This concern motivates the following research paper, "Building Secure Web Applications with Automatic Partitioning," where the authors describe a tool they built—Swift—that provides a general-purpose programming language, an extension of Java, for building partitioned Web applications. The secret sauce in Swift is its handling of annotations, placed by the programmer, which declare security properties for objects and variables within the program. These annotations speak toward secrecy or integrity constraints on the data.
For example, say you’ve got a list of passwords (or hashed passwords or whatever else) on the server and you want to validate a client-supplied password. Clearly, you want to perform that comparison on the server side, such that an attacker cannot access other passwords or impersonate other users. But how do you guarantee such a thing? Swift lets us declare the list of passwords to be "sensitive." We don’t want to disclose it to any user. With such annotations, the program partitioning system can figure out that the password-checking logic can only happen on the server side, satisfying the information flow constraints.
Sounds easy, right? Not really. In fact, there’s an important problem. Information flow systems are really good at saying "no." You validated the password, and now you want to let the user know. Unfortunately, that very fact is sensitive information because it was derived from sensitive information. We can’t release that to the user? That’s a problem. Clearly, we need to carve out exceptions to the rules in order to get anything useful done. Swift allows a programmer to make these sorts of exceptions in a controlled fashion, but those will still need to be carefully audited.
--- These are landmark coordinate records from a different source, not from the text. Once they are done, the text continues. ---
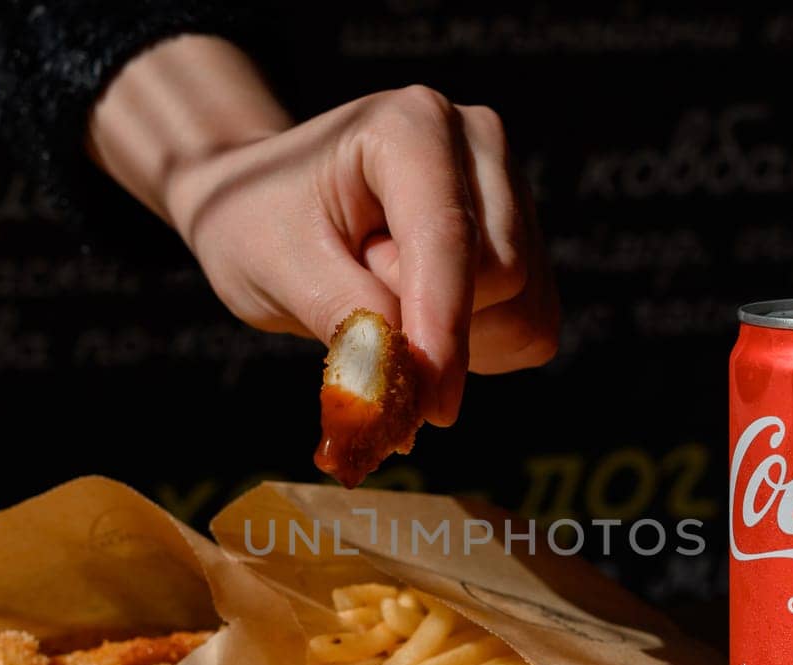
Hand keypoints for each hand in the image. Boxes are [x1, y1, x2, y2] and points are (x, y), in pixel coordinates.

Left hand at [88, 35, 558, 425]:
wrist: (268, 208)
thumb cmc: (260, 225)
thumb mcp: (278, 268)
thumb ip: (346, 321)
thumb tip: (404, 389)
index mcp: (412, 127)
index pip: (450, 239)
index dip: (443, 329)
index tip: (430, 408)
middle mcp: (478, 144)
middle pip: (501, 276)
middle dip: (435, 326)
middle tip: (357, 300)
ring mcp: (511, 190)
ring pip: (524, 309)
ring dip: (456, 340)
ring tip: (386, 296)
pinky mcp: (527, 242)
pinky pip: (532, 328)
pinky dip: (480, 350)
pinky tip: (423, 317)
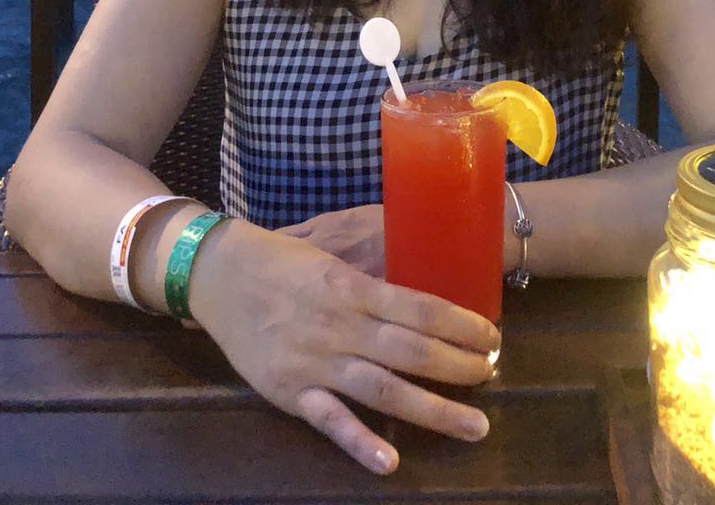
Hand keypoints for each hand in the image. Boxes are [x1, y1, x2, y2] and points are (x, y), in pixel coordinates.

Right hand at [188, 217, 498, 475]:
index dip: (461, 324)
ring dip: (434, 410)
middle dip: (459, 366)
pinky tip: (391, 461)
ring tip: (475, 425)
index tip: (492, 336)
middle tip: (495, 374)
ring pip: (385, 390)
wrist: (219, 274)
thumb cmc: (279, 259)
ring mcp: (318, 362)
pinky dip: (361, 443)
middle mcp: (342, 325)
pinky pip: (332, 421)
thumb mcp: (329, 253)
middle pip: (413, 350)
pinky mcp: (292, 391)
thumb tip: (416, 280)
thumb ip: (369, 276)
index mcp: (353, 287)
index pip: (421, 307)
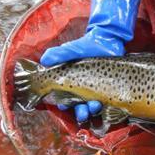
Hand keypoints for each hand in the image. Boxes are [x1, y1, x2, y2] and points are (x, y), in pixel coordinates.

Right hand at [40, 0, 139, 121]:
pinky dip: (106, 106)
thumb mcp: (70, 50)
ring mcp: (97, 91)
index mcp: (70, 84)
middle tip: (83, 113)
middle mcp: (83, 90)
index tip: (65, 104)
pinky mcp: (110, 90)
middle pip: (79, 108)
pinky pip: (107, 102)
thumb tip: (44, 61)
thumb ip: (58, 55)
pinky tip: (106, 105)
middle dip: (81, 113)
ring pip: (93, 107)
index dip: (64, 104)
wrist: (106, 41)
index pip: (64, 100)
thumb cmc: (85, 47)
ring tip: (95, 106)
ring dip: (92, 110)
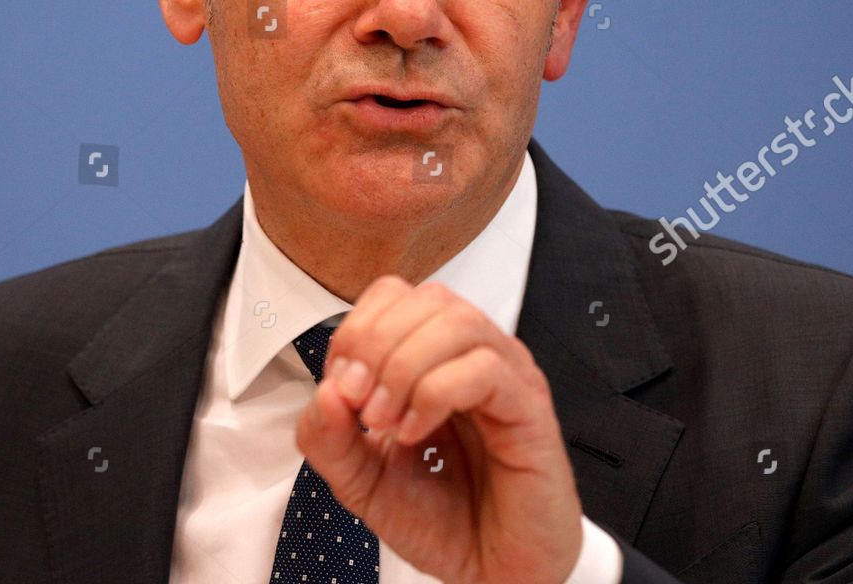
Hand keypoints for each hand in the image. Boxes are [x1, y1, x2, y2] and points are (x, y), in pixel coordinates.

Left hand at [296, 275, 584, 583]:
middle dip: (375, 344)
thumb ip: (330, 441)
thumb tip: (324, 393)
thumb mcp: (363, 483)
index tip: (340, 388)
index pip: (395, 296)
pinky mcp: (529, 408)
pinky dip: (436, 394)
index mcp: (433, 360)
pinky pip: (486, 369)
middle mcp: (472, 358)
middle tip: (359, 406)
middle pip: (426, 297)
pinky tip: (416, 433)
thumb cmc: (443, 522)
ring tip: (385, 421)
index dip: (357, 330)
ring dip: (404, 366)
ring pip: (457, 321)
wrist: (494, 575)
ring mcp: (506, 378)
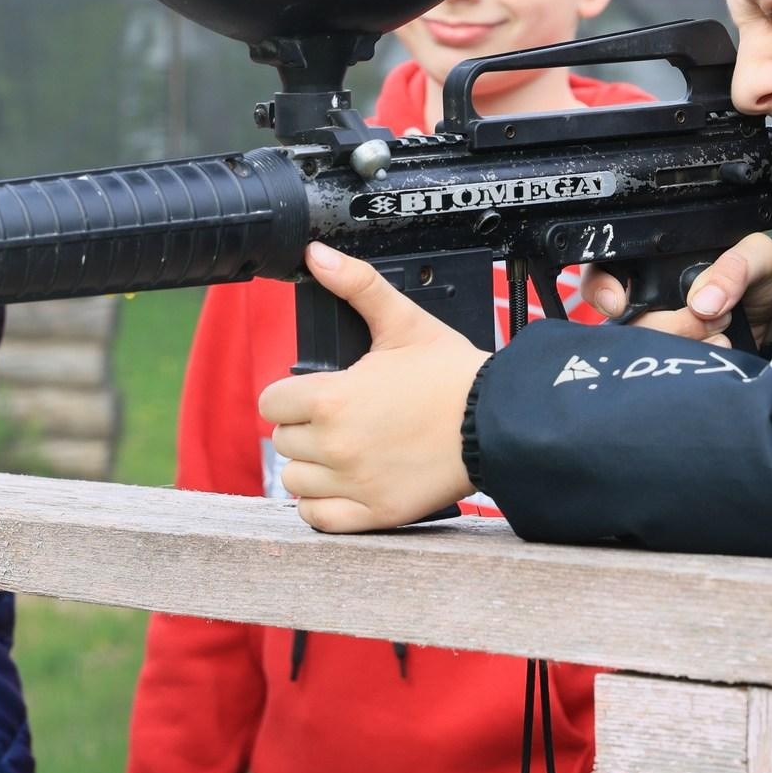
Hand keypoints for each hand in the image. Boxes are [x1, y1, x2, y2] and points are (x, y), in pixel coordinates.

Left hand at [257, 243, 486, 532]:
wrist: (499, 421)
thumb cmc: (453, 373)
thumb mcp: (403, 321)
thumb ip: (356, 285)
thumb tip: (317, 254)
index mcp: (332, 397)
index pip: (272, 402)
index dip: (292, 395)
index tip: (316, 395)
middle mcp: (335, 444)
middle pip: (284, 440)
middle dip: (306, 427)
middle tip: (341, 419)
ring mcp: (354, 482)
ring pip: (295, 481)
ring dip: (313, 467)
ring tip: (345, 451)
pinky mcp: (375, 512)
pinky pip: (318, 518)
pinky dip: (323, 505)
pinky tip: (344, 484)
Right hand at [583, 231, 771, 349]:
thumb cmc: (764, 275)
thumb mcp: (759, 256)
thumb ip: (735, 267)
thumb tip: (704, 301)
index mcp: (656, 258)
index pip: (604, 268)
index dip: (600, 287)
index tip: (620, 304)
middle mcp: (649, 294)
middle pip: (627, 317)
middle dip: (668, 322)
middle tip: (711, 314)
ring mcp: (660, 328)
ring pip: (645, 345)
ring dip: (683, 342)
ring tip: (722, 332)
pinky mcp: (676, 356)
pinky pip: (668, 365)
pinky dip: (692, 361)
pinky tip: (718, 350)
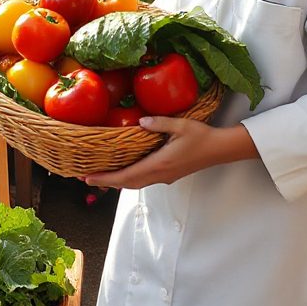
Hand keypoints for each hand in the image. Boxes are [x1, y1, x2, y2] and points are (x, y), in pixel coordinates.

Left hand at [84, 117, 257, 188]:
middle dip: (107, 181)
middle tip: (86, 177)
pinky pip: (144, 180)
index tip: (89, 177)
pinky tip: (124, 171)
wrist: (219, 150)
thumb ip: (159, 123)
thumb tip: (140, 121)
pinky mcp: (169, 175)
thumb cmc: (201, 137)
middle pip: (128, 184)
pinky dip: (130, 178)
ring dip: (118, 181)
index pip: (127, 175)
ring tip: (101, 175)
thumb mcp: (180, 125)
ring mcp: (165, 177)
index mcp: (160, 164)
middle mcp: (160, 175)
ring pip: (136, 184)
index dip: (106, 178)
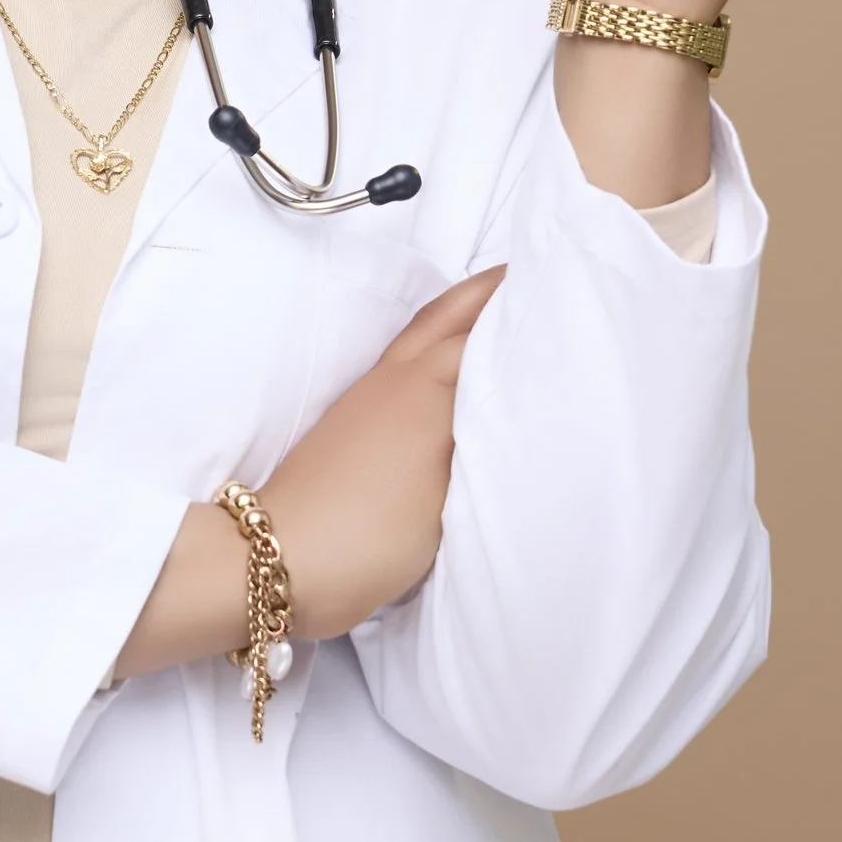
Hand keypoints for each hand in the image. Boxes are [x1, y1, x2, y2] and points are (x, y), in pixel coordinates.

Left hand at [113, 270, 505, 678]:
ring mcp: (369, 399)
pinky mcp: (354, 426)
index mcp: (426, 384)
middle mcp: (397, 377)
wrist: (276, 561)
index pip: (486, 328)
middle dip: (491, 292)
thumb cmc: (369, 530)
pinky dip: (443, 351)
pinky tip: (459, 376)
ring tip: (507, 318)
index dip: (525, 307)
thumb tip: (514, 400)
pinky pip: (411, 365)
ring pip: (426, 336)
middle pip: (449, 314)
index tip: (565, 288)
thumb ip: (485, 435)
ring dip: (464, 317)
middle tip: (535, 280)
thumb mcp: (447, 489)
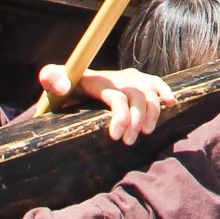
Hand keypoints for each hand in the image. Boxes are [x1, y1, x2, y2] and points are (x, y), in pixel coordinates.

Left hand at [41, 65, 176, 141]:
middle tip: (129, 142)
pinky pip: (153, 82)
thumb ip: (52, 80)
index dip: (121, 116)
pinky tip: (170, 102)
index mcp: (95, 79)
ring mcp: (125, 77)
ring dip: (152, 113)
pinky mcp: (133, 81)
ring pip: (148, 92)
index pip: (117, 95)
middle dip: (137, 120)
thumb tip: (65, 86)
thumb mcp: (49, 85)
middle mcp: (113, 76)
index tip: (116, 137)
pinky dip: (164, 90)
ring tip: (145, 133)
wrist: (65, 91)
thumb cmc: (57, 94)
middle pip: (137, 95)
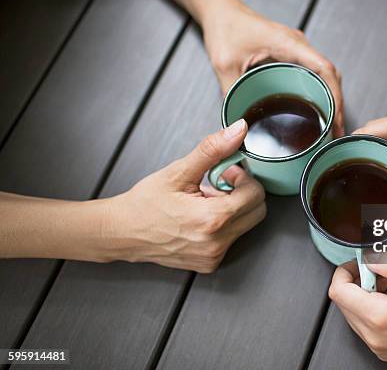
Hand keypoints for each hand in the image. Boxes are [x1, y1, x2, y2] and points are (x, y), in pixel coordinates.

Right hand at [107, 119, 265, 272]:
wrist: (122, 232)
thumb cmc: (145, 203)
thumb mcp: (179, 171)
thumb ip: (213, 149)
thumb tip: (238, 131)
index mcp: (212, 220)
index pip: (256, 194)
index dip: (243, 178)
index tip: (224, 173)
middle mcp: (217, 243)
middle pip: (257, 211)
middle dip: (242, 193)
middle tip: (216, 185)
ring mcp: (213, 256)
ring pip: (246, 225)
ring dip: (232, 208)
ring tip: (204, 201)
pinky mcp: (209, 263)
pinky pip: (232, 238)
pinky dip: (223, 225)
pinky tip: (200, 218)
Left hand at [203, 1, 344, 135]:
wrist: (221, 11)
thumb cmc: (225, 27)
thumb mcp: (225, 65)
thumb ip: (232, 94)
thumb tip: (238, 124)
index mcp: (288, 44)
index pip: (324, 69)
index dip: (335, 95)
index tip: (336, 117)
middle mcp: (298, 45)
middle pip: (330, 74)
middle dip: (336, 102)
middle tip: (336, 129)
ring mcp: (297, 49)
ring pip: (324, 74)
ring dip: (330, 97)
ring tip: (330, 124)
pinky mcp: (291, 54)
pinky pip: (313, 73)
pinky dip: (319, 90)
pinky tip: (316, 108)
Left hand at [328, 254, 386, 368]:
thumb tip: (369, 257)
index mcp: (380, 319)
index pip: (339, 292)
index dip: (346, 271)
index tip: (361, 262)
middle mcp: (374, 337)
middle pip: (343, 302)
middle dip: (358, 281)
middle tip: (383, 273)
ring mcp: (377, 346)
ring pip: (353, 312)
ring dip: (365, 294)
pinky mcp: (382, 349)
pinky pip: (364, 324)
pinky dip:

Information flow technologies, whether operating statically like Swift, or operating dynamically like the "tainting" mechanism used in Perl, are clearly an important mechanism for building and maintaining secure Web applications. One only has to look at the never-ending parade of cross-site scripting, cross-site request forgery, SQL injection, and other such Web attacks, none of which rely on traditional buffer overflows, to recognize the importance of high-level automated systems built into the development tool chain to improve our assurance that systems are secure. Manual, labor-intensive code audits by security experts cannot scale to support the vast number of new Web applications being deployed each and every day.
The challenge for the research community, with sophisticated tools like Swift, is to simplify the development process, making it easier to get the security labels written properly. Ultimately, our ability to prove that a system is secure, whether Web-based or anything else, is limited by our ability to understand the security model and convince ourselves that the labels we’ve written and properties we’ve derived from those labels are consistent with our high-level security goals. Swift takes us a big step closer to achieving those goals.